A clutch of complaints by US viewers that the Athens Olympics opening ceremony featured lewd nudity has incensed the Games chief, who warned American regulators to back off from policing ancient Greek culture. Gianna Angelopoulos-Daskalaki warned the Federal Communications Commission watchdog, sensitive after a deluge of outrage when singer Janet Jackson's breast was exposed at a Super Bowl game, not to punish NBC television that aired the Games. Male nudity, a woman's breast and simulated sex were the subjects of shrill complaints about the opening ceremony on August 13, which were posted by the FCC on its website. «Far from being indecent, the opening ceremonies were beautiful, enlightening, uplifting and enjoyable,» Angelopoulos-Daskalaki wrote in a weekend commentary in the Los Angeles Times titled «Since When is Greece's Culture Obscene?» «Greece does not wish to be drawn into an American culture war. Yet that is exactly what is happening,» she said. Complaints focused on a parade of actors portraying naked statues. Among them were the Satyr and the nude Kouros male statues, both emblems of ancient Greece's golden age. Created by modern Greek choreographer Dimitris Papaioannou and broadcast in the United States by NBC, the opening ceremony was credited with giving the Games a vitally successful start. «We also showed a couple enjoying their love of the Greek sea and each other. And we told the history of Eros, the god of love. Turning love, yearning and desire into a deity is an important part of our contribution to civilization,» Angelopoulos-Daskalaki said. The FCC, whose authority only extends to US media, has said it is looking into complaints but it was not clear whether a formal investigation would be launched.
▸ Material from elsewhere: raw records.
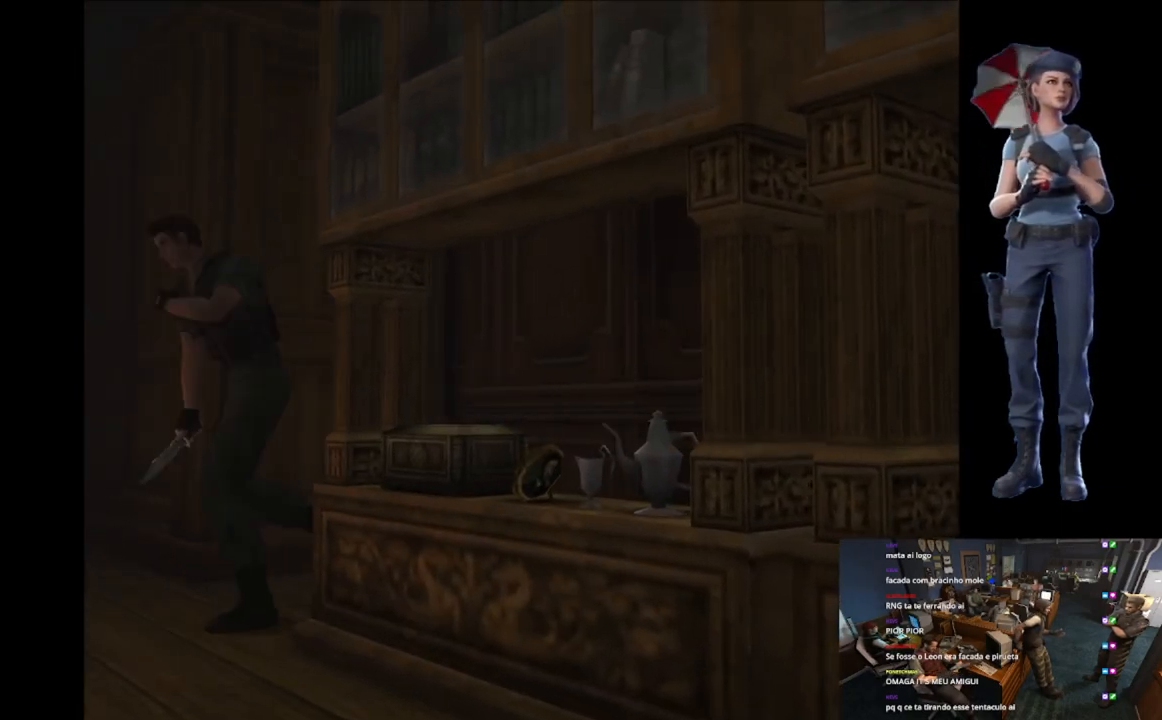
{"buttons": ["X"], "left_stick": "up", "right_stick": "center", "events": [[67, "left_stick", "up-right"], [401, "left_stick", "up"]]}
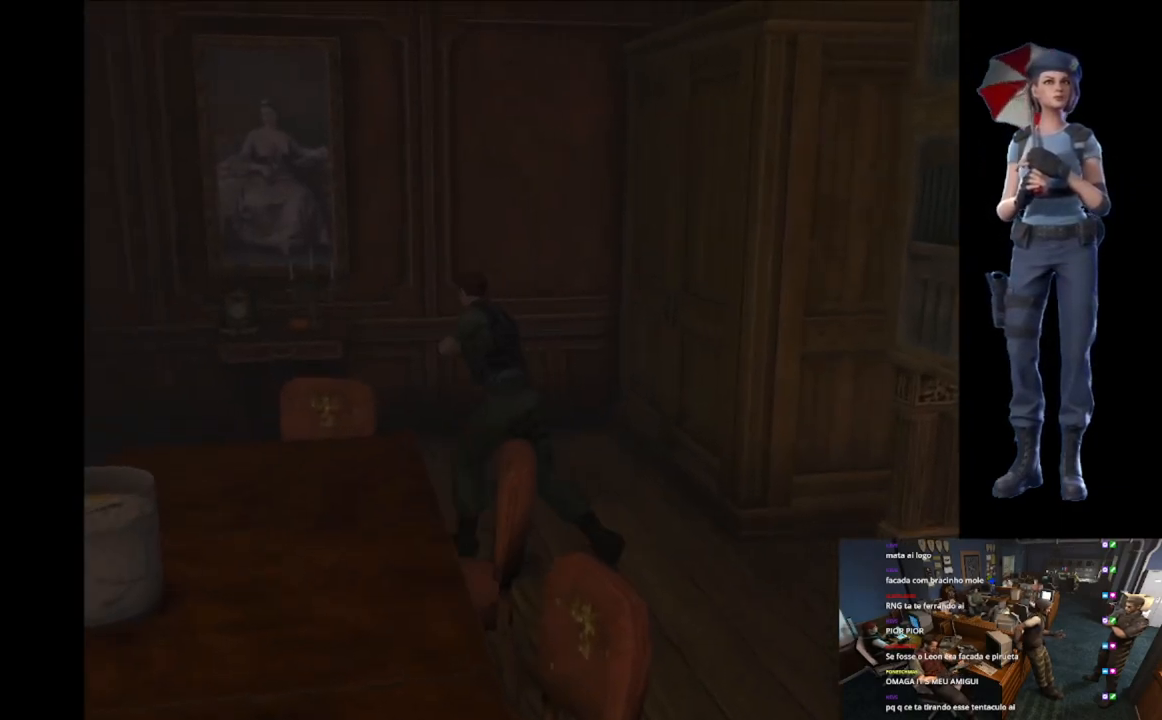
{"buttons": ["X"], "left_stick": "up-left", "right_stick": "center", "events": [[100, "left_stick", "up-left"]]}
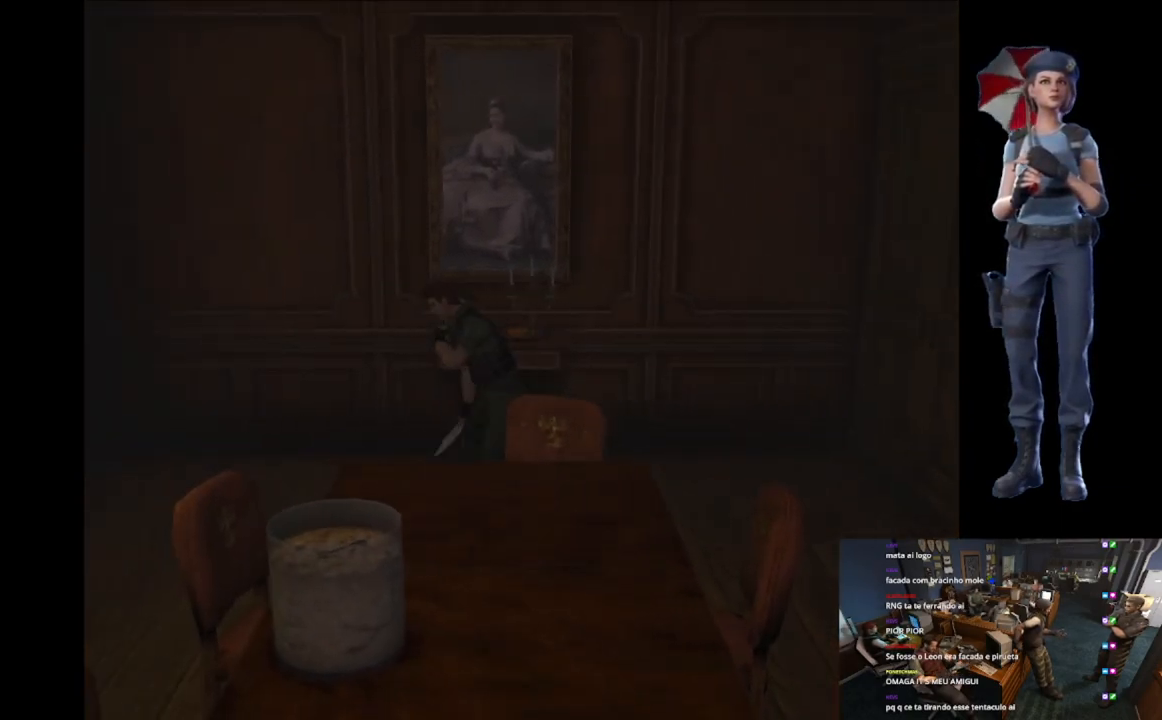
{"buttons": ["X"], "left_stick": "up-left", "right_stick": "center", "events": [[151, "left_stick", "up"], [317, "left_stick", "up-left"]]}
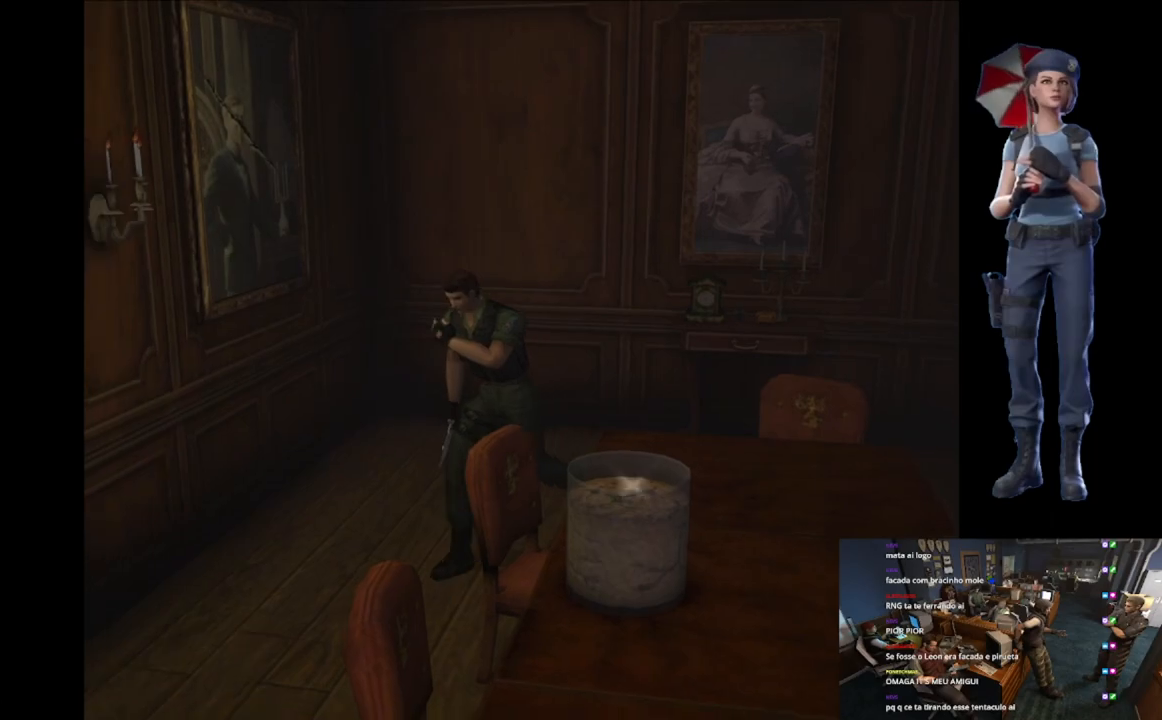
{"buttons": ["X"], "left_stick": "up-left", "right_stick": "center", "events": []}
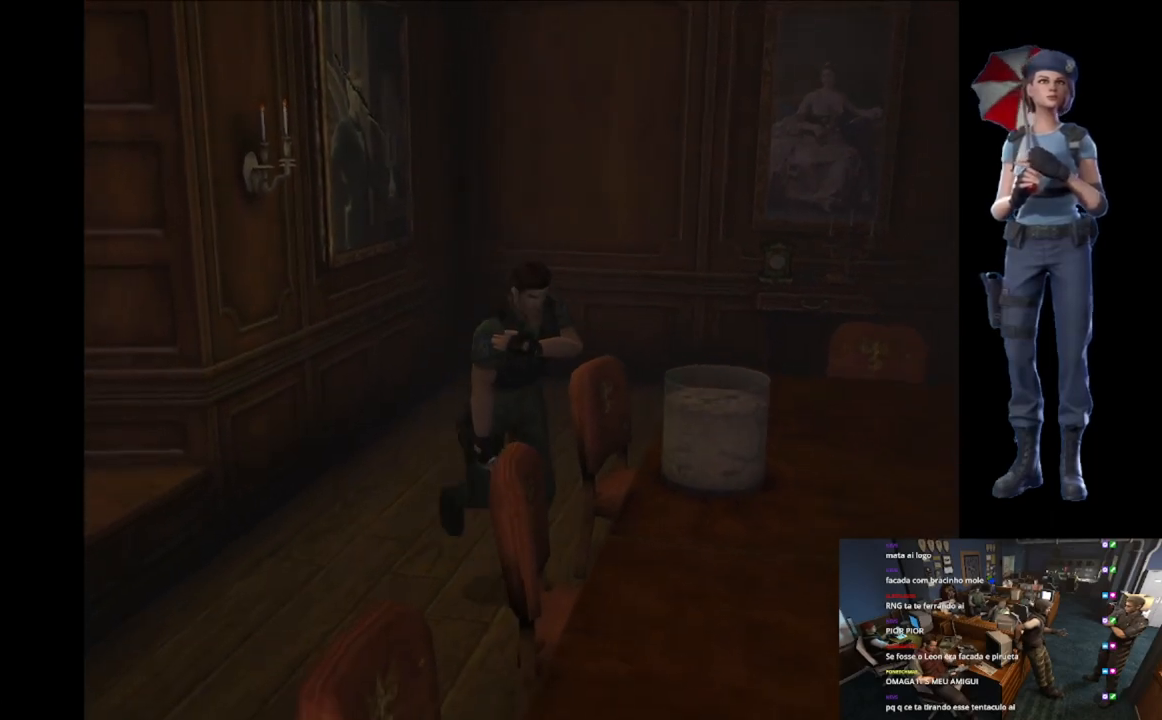
{"buttons": ["A", "X"], "left_stick": "center", "right_stick": "center", "events": [[84, "A", "down"], [167, "A", "up"], [234, "A", "down"], [267, "left_stick", "center"]]}
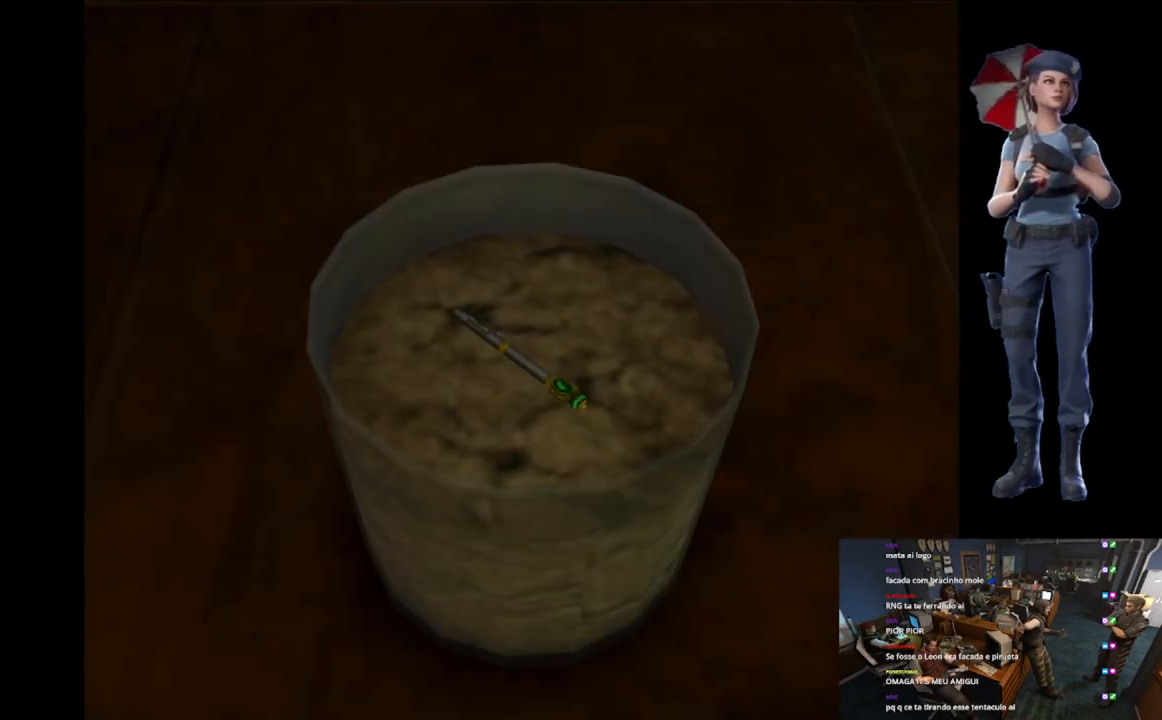
{"buttons": ["A"], "left_stick": "center", "right_stick": "center", "events": [[17, "X", "up"], [167, "A", "up"], [334, "A", "down"]]}
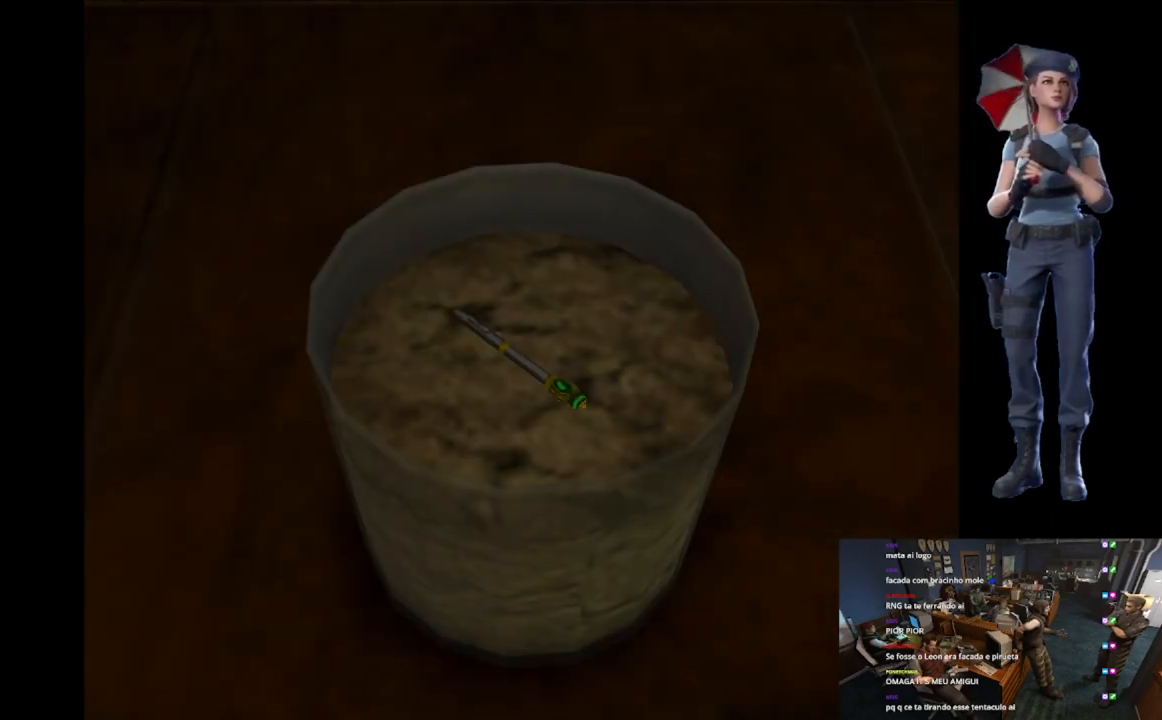
{"buttons": ["A"], "left_stick": "center", "right_stick": "center", "events": []}
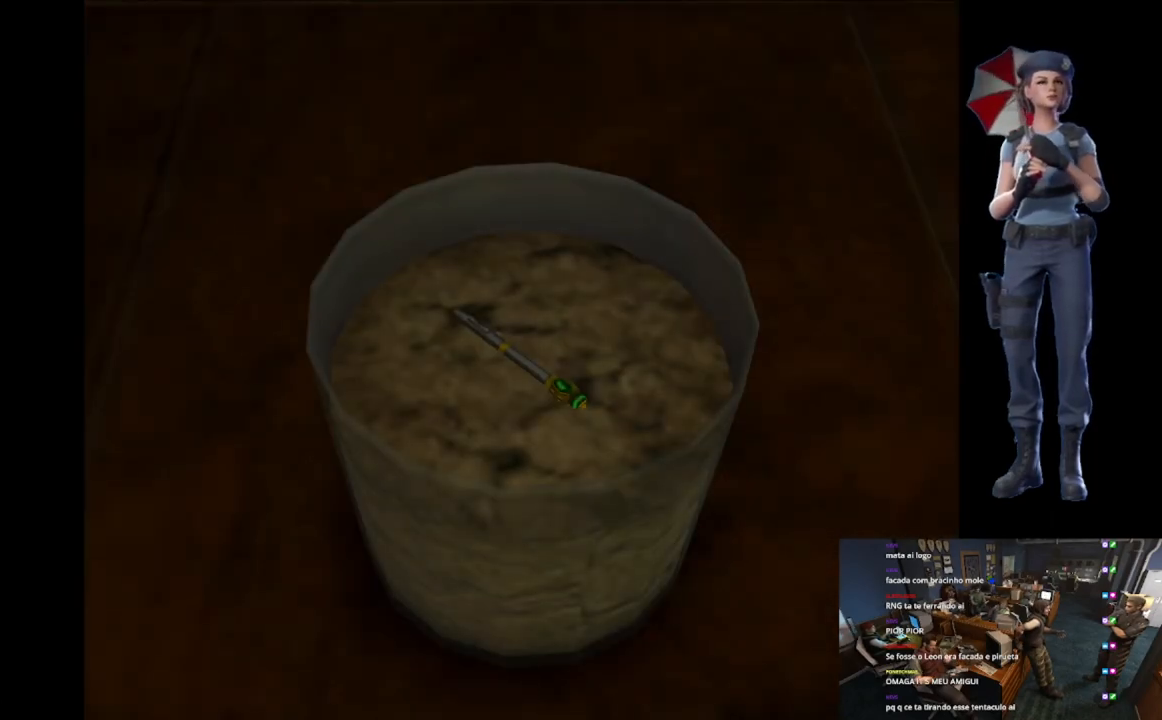
{"buttons": ["A"], "left_stick": "center", "right_stick": "center", "events": []}
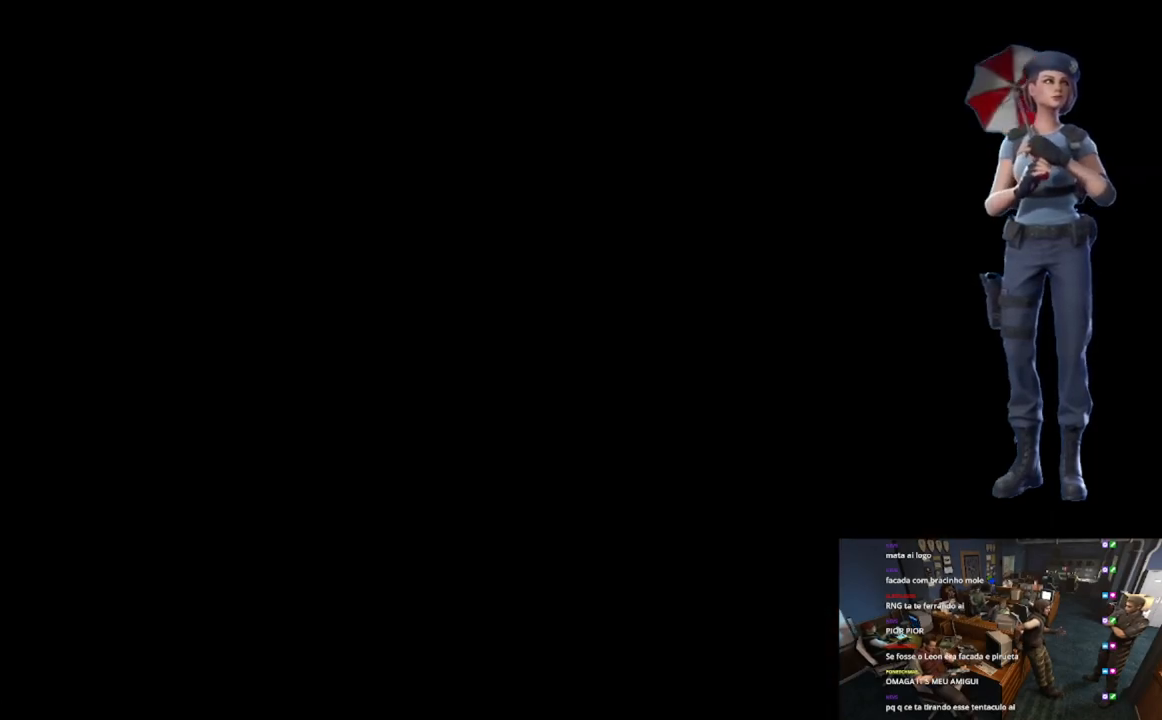
{"buttons": ["A"], "left_stick": "center", "right_stick": "center", "events": []}
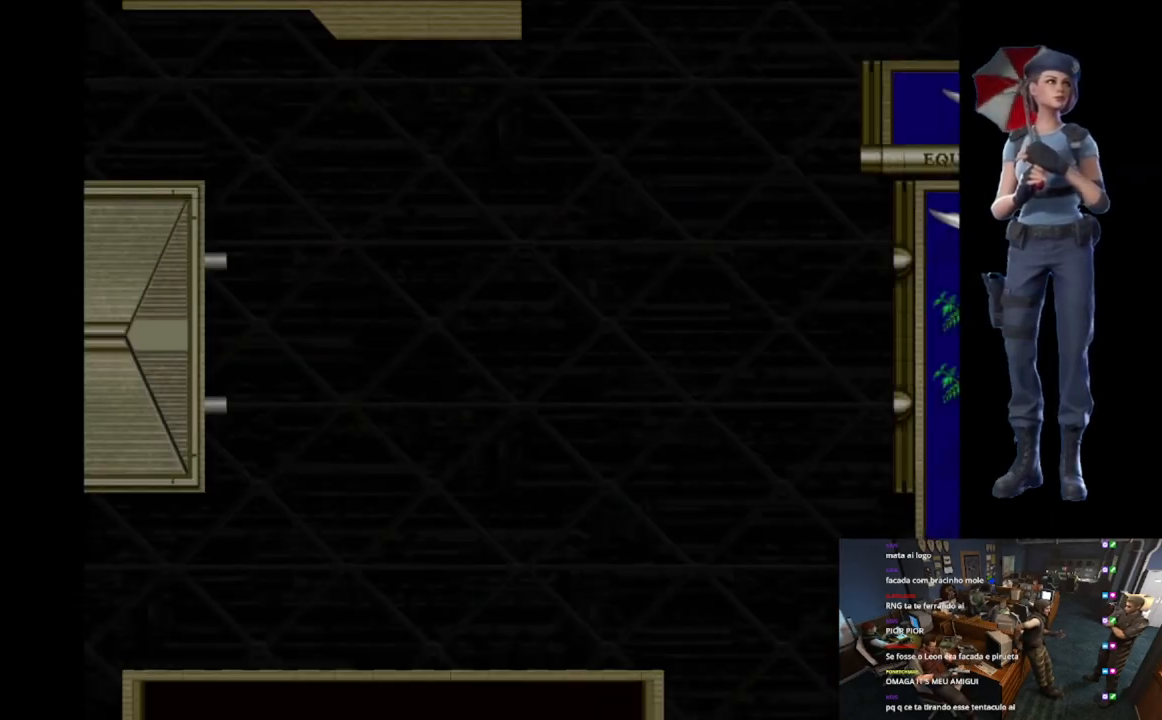
{"buttons": ["A"], "left_stick": "center", "right_stick": "center", "events": []}
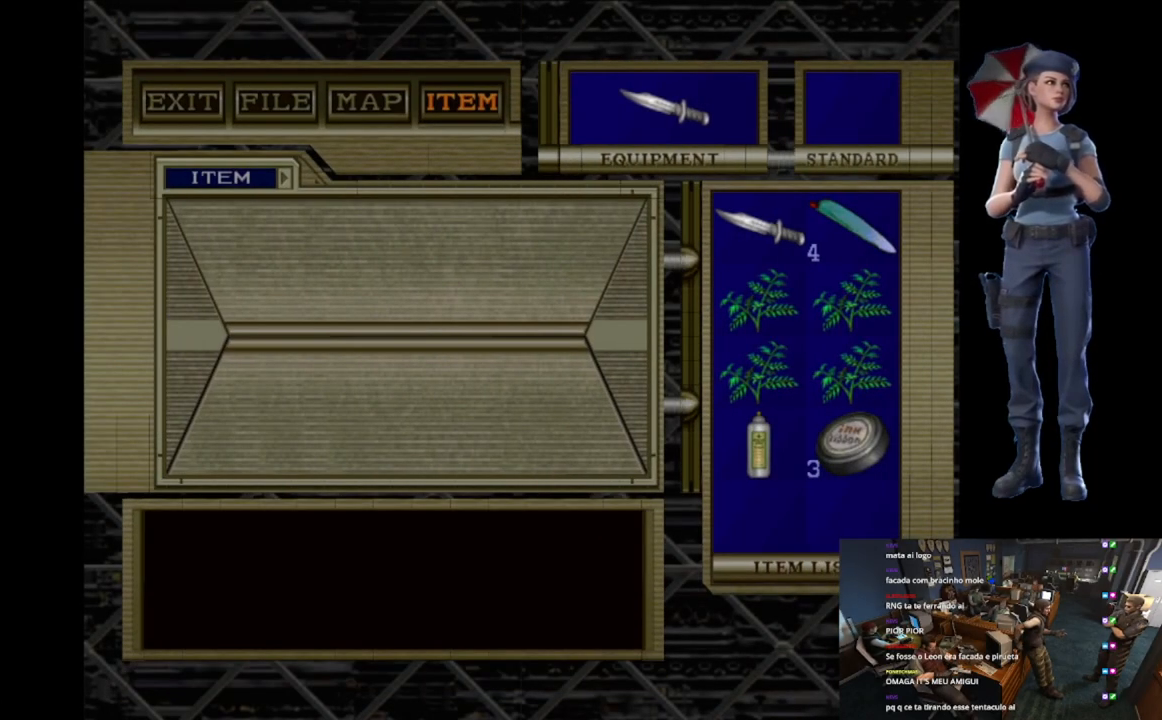
{"buttons": ["A"], "left_stick": "center", "right_stick": "center", "events": [[434, "A", "up"], [501, "A", "down"]]}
The former Athens 2004 chief, who said the handful of US complaints were dwarfed by the 3.9 billion people who watched the ceremony, had a blunt message. «As Americans surely are aware, there is great hostility in the world today to cultural domination in which a single value system created elsewhere diminishes and degrades local cultures,» she said in her commentary. «In this context, it is astonishingly unwise for an agency of the US government to engage in an investigation that could label a presentation of the Greek origins of civilization as unfit for television viewing.»